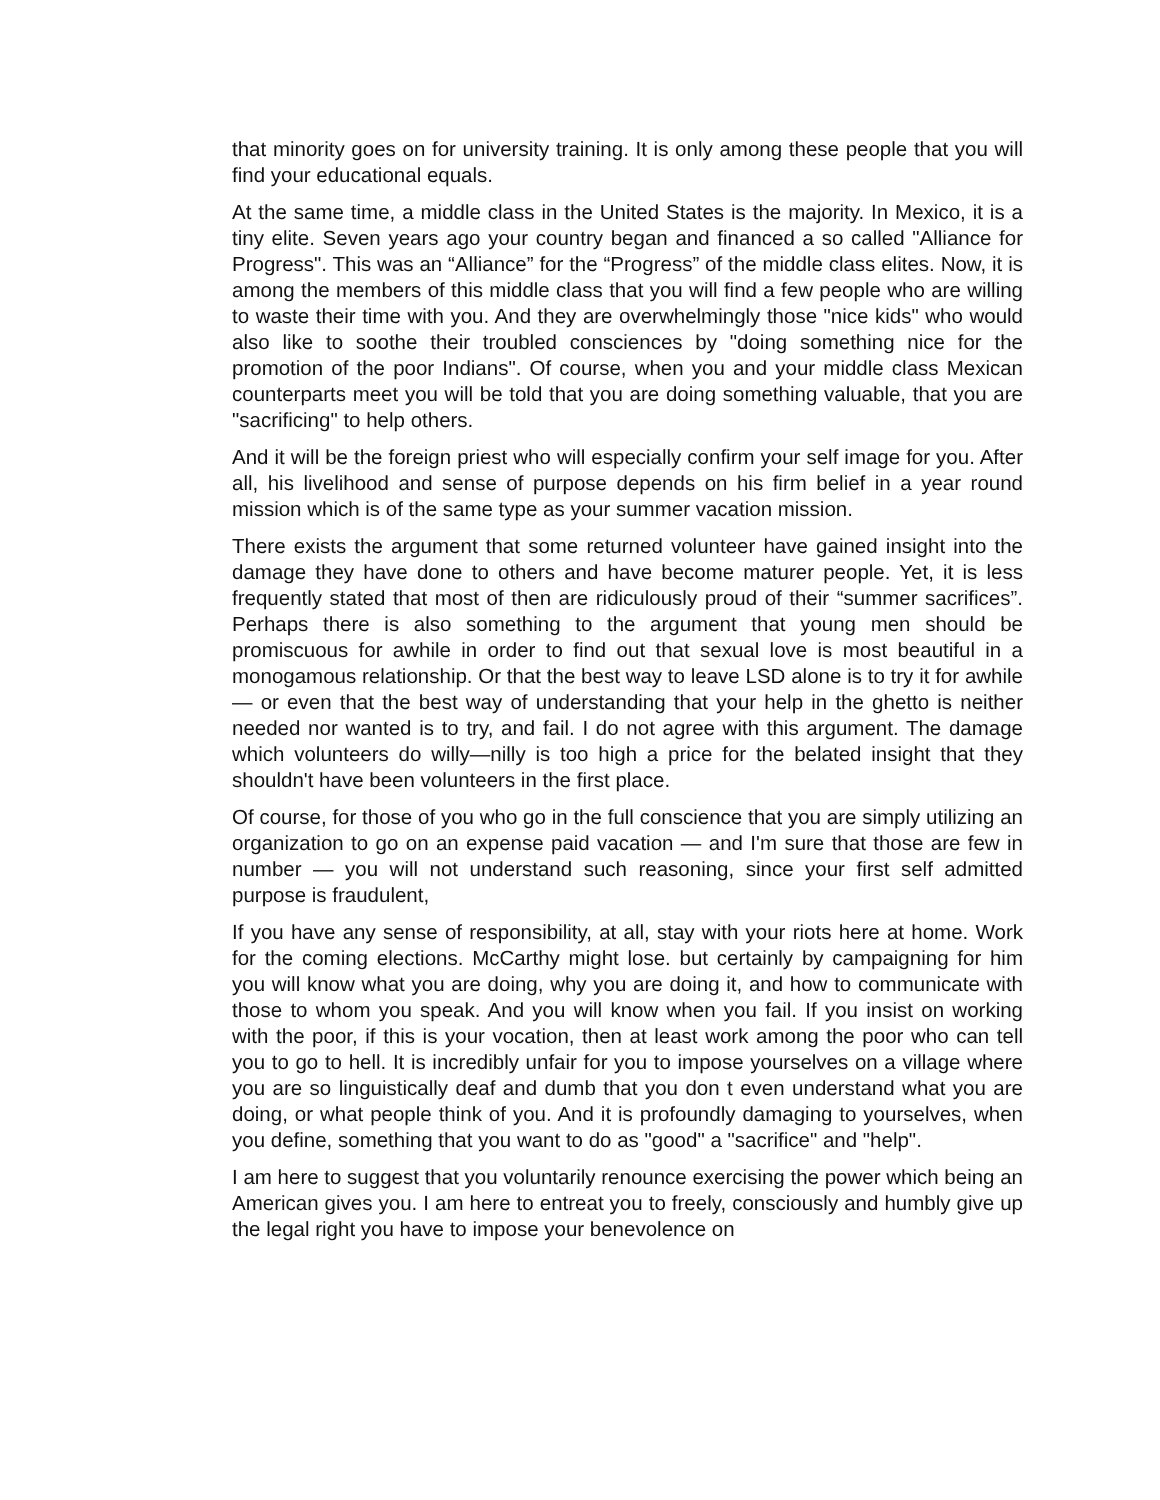that minority goes on for university training. It is only among these people that you will find your educational equals.
At the same time, a middle class in the United States is the majority. In Mexico, it is a tiny elite. Seven years ago your country began and financed a so called "Alliance for Progress". This was an “Alliance” for the “Progress” of the middle class elites. Now, it is among the members of this middle class that you will find a few people who are willing to waste their time with you. And they are overwhelmingly those "nice kids" who would also like to soothe their troubled consciences by "doing something nice for the promotion of the poor Indians". Of course, when you and your middle class Mexican counterparts meet you will be told that you are doing something valuable, that you are "sacrificing" to help others.
And it will be the foreign priest who will especially confirm your self image for you. After all, his livelihood and sense of purpose depends on his firm belief in a year round mission which is of the same type as your summer vacation mission.
There exists the argument that some returned volunteer have gained insight into the damage they have done to others and have become maturer people. Yet, it is less frequently stated that most of then are ridiculously proud of their “summer sacrifices”. Perhaps there is also something to the argument that young men should be promiscuous for awhile in order to find out that sexual love is most beautiful in a monogamous relationship. Or that the best way to leave LSD alone is to try it for awhile — or even that the best way of understanding that your help in the ghetto is neither needed nor wanted is to try, and fail. I do not agree with this argument. The damage which volunteers do willy—nilly is too high a price for the belated insight that they shouldn't have been volunteers in the first place.
Of course, for those of you who go in the full conscience that you are simply utilizing an organization to go on an expense paid vacation — and I'm sure that those are few in number — you will not understand such reasoning, since your first self admitted purpose is fraudulent,
If you have any sense of responsibility, at all, stay with your riots here at home. Work for the coming elections. McCarthy might lose. but certainly by campaigning for him you will know what you are doing, why you are doing it, and how to communicate with those to whom you speak. And you will know when you fail. If you insist on working with the poor, if this is your vocation, then at least work among the poor who can tell you to go to hell. It is incredibly unfair for you to impose yourselves on a village where you are so linguistically deaf and dumb that you don t even understand what you are doing, or what people think of you. And it is profoundly damaging to yourselves, when you define, something that you want to do as "good" a "sacrifice" and "help".
I am here to suggest that you voluntarily renounce exercising the power which being an American gives you. I am here to entreat you to freely, consciously and humbly give up the legal right you have to impose your benevolence on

• • • • •

> _Action item_
The line containing "Of course, for" and all lines after it, to the end of the records, are to be output exactly and alone.

> _Reply to the task_
Of course, for those of you who go in the full conscience that you are simply utilizing an organization to go on an expense paid vacation — and I'm sure that those are few in number — you will not understand such reasoning, since your first self admitted purpose is fraudulent,
If you have any sense of responsibility, at all, stay with your riots here at home. Work for the coming elections. McCarthy might lose. but certainly by campaigning for him you will know what you are doing, why you are doing it, and how to communicate with those to whom you speak. And you will know when you fail. If you insist on working with the poor, if this is your vocation, then at least work among the poor who can tell you to go to hell. It is incredibly unfair for you to impose yourselves on a village where you are so linguistically deaf and dumb that you don t even understand what you are doing, or what people think of you. And it is profoundly damaging to yourselves, when you define, something that you want to do as "good" a "sacrifice" and "help".
I am here to suggest that you voluntarily renounce exercising the power which being an American gives you. I am here to entreat you to freely, consciously and humbly give up the legal right you have to impose your benevolence on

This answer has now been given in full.